With Sketchfab, models generated using a modeling application like Pointfuse can be easily shared to cell phones, tablets, and computers. You can put 3D models in articles (like this one), you can post them to Facebook or easily load them up on a VR headset like the Oculus Rift. Sketchfab a pre-existing distribution network that makes it easy to spread 3D content.

Church – Textured Model from Point Cloud Data by Pointfuse on Sketchfab

But why focus on making 3D data easy to share and download rather than making it more detailed, or loading it up with attributes and measurements? “There is this visualization element we’ve forgotten a little bit,” says Senior. “We’ve focused on the survey data side of it–the precision, the modeling, the feature extraction, the whole BIM world with extracting features, digitizing them, and then putting them in a BIM model.

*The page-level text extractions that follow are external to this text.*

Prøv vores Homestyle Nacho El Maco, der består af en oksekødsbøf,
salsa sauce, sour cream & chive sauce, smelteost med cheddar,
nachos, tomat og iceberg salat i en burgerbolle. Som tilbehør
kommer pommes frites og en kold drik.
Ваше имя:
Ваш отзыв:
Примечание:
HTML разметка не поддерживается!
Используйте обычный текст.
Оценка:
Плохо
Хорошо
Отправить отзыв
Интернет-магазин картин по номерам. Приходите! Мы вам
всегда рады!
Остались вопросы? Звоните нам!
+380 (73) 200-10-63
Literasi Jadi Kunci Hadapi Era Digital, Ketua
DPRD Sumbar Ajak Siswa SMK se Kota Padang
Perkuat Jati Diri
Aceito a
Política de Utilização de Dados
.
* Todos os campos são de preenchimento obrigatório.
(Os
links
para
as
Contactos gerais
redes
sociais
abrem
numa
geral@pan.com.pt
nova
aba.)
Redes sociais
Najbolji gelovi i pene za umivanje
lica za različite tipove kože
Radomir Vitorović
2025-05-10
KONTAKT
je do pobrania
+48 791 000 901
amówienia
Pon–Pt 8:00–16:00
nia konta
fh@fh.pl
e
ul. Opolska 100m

But there’s a level of visualization that has a much broader appeal than what we realized.”

The 3D information generated during professional projects will be appealing to a wider swath of the population than we had thought. To prove the point, Senior told me to imagine a survey company commissioned by an architecture firm. The firm scans the project and uses Pointfuse to create a quick, simple model before the full model is done rendering. “I think there’s no reason that model shouldn’t be in the public domain,” he says. “You might have a building facility that you want to visualize so you can share information with public groups that are interested in the development.”

In other words, think of Sketchfab as a way to share 3D data with people who are interested in a project, but don’t have the 3D expertise or software to manipulate a point cloud. Platforms like Sketchfab are going to be huge because they offer a good way to communicate with members of the public, or members of the board, or key decision makers. Having a quick, easy (and yes, robust) way to do this is only going to become more important as 3D becomes more mainstream and more people involved with projects start demanding 3D content.

“The main thing we’re trying to do now,” Senior explained, “is demonstrate to people that you can take a point cloud, convert it, then share it quite easily using facilities that are already there. A 3D model, like one created by Pointfuse, is something that that people can understand right away, and that’s quite a powerful tool in allowing different levels of people to engage more quickly with what you’re doing.”